Give back only the part that opens with the line containing "Entry rule for this water" and closes with the line containing "Reads: 73.5172 (m³)", with "volume" replaced by "quantity" and nothing else changed.

[[ Records for processing open ]]

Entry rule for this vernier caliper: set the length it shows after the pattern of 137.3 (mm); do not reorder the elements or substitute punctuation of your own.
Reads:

[[ Records for processing closed ]]
[[ Records for processing open ]]

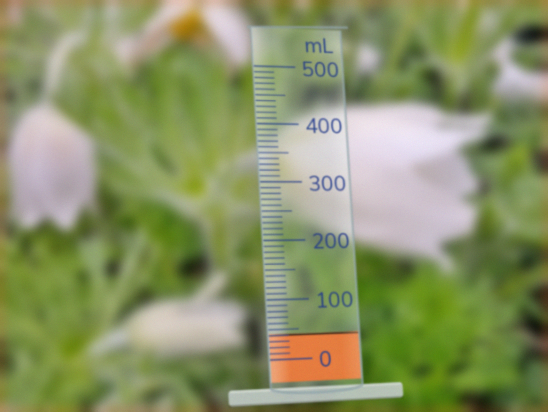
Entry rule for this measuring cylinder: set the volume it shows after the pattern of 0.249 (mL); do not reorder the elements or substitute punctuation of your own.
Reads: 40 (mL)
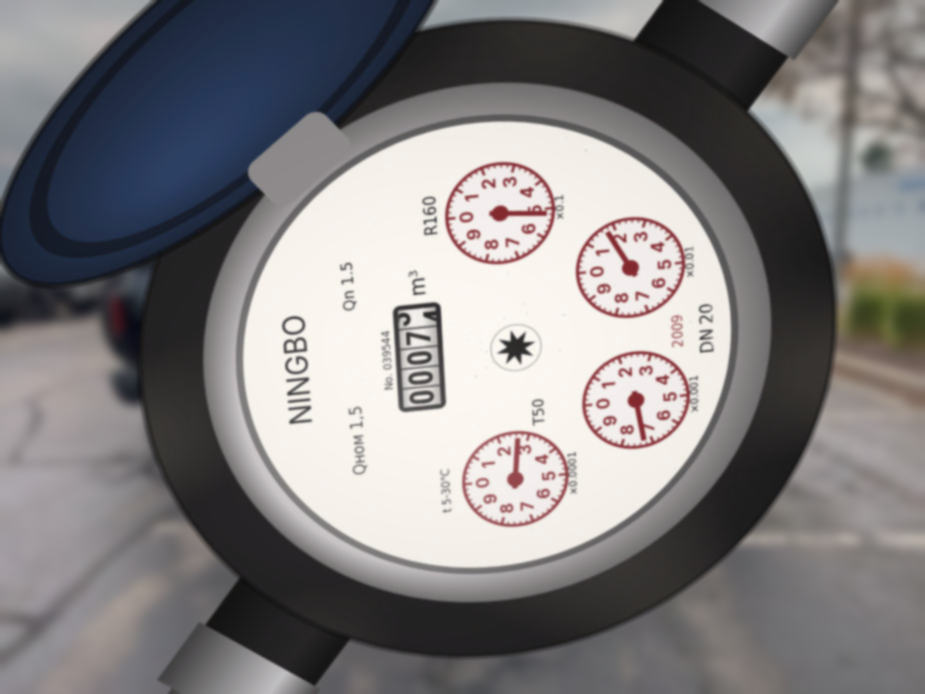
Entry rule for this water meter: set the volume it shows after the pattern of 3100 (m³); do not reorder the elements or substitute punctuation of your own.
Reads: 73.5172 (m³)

[[ Records for processing closed ]]

Task result.
Entry rule for this water meter: set the quantity it shows after the pattern of 3100 (m³); do not reorder the elements or substitute punctuation of your own.
Reads: 73.5172 (m³)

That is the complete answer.